**WORK TO COMPLETE**
(a) In the article on things to do in Chile, what body of water separates Chiloe Island from the Chilean mainland?
(b) Carry on the article about things to do in Chile, starting after its final sentence.

**ARTICLE**
From Santiago’s rich cultural scenes and Valparaíso’s fascinating art, to an abundance of superb national parks and conservation areas, to the overwhelming wilderness of Patagonia, and some sensational natural monuments such as Los Pingüinos Natural Monument, the number and variety of things to do in Chile will give you a multitude of good reasons to visit this beautiful country. Read on for a list of the best things to do in Chile.
At the whimsical Chiloe Island, you’ll be greeted by colorful wooden houses hovering over the water. Measuring 155 miles in length and 31 miles in width, the island is separated from the Chilean mainland by the 1.2-mile wide Chacao Channel. This uniquely independent land is shrouded in myths and legends and is surrounded by seawater that often puts on a show of blue whales. On land, you’ll find a lush landscape that’s home to wild national parks, old wooden churches, and wet, dense forests.

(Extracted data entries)

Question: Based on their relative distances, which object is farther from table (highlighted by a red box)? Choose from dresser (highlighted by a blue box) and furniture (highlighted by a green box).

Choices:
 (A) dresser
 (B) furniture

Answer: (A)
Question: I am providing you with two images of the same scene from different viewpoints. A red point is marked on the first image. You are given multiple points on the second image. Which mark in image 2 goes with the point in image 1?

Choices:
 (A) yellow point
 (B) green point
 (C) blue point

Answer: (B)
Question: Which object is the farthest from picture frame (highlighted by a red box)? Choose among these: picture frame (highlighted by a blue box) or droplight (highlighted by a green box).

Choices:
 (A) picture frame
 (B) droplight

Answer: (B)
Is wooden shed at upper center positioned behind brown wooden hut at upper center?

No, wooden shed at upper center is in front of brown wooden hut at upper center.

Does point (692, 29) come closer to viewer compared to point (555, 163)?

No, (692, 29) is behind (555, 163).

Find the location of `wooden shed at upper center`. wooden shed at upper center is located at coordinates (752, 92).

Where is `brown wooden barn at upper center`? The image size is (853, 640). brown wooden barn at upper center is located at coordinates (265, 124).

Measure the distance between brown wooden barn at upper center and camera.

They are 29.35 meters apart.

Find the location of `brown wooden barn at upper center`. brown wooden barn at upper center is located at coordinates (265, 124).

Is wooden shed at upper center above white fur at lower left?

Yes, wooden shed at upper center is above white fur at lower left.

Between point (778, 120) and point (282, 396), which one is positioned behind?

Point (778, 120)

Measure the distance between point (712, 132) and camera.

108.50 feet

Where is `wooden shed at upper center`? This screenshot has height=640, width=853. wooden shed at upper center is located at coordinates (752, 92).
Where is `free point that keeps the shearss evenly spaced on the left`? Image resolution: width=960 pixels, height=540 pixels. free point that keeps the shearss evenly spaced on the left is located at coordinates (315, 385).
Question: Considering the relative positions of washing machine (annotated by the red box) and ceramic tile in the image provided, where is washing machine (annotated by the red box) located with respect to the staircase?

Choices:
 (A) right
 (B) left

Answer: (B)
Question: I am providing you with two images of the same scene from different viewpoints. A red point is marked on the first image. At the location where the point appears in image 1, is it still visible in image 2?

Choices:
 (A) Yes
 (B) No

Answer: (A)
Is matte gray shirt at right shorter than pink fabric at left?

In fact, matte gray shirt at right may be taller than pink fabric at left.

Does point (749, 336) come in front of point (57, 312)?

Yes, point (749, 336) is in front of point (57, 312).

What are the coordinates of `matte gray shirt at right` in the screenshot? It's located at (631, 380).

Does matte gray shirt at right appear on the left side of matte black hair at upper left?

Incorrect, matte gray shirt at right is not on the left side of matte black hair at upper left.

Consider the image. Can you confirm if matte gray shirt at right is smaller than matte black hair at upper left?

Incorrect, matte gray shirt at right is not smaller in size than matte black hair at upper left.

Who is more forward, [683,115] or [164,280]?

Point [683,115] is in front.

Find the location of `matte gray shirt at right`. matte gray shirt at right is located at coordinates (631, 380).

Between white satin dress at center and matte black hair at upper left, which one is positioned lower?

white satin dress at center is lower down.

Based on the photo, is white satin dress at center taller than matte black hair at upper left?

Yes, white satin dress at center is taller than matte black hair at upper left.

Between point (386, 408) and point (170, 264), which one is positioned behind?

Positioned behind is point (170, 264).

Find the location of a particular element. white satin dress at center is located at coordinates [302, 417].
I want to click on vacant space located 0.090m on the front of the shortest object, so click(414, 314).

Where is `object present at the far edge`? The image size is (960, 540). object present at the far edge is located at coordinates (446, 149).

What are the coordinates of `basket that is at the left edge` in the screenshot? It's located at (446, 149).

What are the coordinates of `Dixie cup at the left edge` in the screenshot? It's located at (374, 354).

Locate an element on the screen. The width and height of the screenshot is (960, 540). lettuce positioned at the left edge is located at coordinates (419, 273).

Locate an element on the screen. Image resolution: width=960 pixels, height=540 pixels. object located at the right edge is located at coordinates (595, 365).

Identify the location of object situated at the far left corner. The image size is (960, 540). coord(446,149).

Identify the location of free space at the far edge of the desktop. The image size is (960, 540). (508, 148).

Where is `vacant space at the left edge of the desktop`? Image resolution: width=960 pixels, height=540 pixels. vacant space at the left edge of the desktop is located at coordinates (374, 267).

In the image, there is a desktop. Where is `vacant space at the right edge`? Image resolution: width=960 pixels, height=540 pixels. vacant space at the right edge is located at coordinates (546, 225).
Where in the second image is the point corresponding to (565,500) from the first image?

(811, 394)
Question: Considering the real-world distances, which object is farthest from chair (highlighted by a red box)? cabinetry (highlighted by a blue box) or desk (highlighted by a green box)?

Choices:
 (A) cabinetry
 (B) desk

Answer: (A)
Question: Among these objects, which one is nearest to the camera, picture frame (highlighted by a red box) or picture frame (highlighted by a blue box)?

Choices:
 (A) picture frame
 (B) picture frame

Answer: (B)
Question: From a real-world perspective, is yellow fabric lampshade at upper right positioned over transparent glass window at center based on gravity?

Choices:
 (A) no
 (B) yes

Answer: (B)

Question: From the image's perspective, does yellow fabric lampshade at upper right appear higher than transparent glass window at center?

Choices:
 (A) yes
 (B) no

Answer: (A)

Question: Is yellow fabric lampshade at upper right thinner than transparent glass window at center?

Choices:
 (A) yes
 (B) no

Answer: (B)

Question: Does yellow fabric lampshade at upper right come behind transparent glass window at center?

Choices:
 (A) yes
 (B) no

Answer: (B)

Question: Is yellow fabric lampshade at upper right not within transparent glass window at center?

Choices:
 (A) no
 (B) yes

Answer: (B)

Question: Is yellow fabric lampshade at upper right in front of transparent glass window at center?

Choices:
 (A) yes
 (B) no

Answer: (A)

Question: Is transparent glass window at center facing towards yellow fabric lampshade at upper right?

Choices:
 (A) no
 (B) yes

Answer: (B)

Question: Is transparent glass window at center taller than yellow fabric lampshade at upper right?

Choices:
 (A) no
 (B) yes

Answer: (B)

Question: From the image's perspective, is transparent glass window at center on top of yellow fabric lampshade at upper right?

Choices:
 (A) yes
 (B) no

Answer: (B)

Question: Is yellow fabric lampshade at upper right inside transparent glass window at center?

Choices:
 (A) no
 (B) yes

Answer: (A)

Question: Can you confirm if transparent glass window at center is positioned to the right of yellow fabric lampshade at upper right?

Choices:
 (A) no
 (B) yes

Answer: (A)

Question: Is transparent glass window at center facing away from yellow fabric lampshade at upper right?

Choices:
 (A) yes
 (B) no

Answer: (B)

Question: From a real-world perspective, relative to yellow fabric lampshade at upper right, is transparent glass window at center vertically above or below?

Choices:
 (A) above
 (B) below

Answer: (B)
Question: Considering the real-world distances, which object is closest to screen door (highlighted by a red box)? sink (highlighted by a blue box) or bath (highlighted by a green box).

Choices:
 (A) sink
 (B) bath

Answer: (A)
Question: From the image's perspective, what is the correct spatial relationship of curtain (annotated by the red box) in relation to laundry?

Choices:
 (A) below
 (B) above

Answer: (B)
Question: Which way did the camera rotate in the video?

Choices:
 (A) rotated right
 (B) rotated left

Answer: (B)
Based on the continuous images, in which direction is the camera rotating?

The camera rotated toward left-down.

**FINAL RESULTS**
(a) The 1.2-mile wide Chacao Channel.

(b)
The local people have a rich culture along with some decadent culinary traditions that are just waiting to be discovered. In addition to the island’s numerous old iconic wooden churches, which are remnants of the communities established by the Jesuit missionaries who settled here in the 1600s, you’ll see plenty of attractive, colorful old homes. These houses are known as palafitos; they are snuggled along the shoreline and raised out of the water on stilts. Many of the island’s old churches, too, are painted brightly and should be visited. Visiting Chiloe Island is one of the most magical things to do in Chile.
In addition to its national parks, more of Chile’s important conservation efforts can be seen in its many natural monuments. One of the most popular is the Los Pingüinos Natural Monument 21 miles northeast of the city of Punta Arenas. Magdalena Island and Marta Island, situated in the middle of the Strait of Magellan, are the main part of this natural monument, which is home to one of Chile’s largest penguin colonies, consisting of some 60,000 breeding pairs of Magellanic penguins. Accessible only by guided boat tours, the islands are also home to large colonies of seals and sea lions. The best time to visit Magdalena Island is from November until March when the birds migrate back here and find their mate.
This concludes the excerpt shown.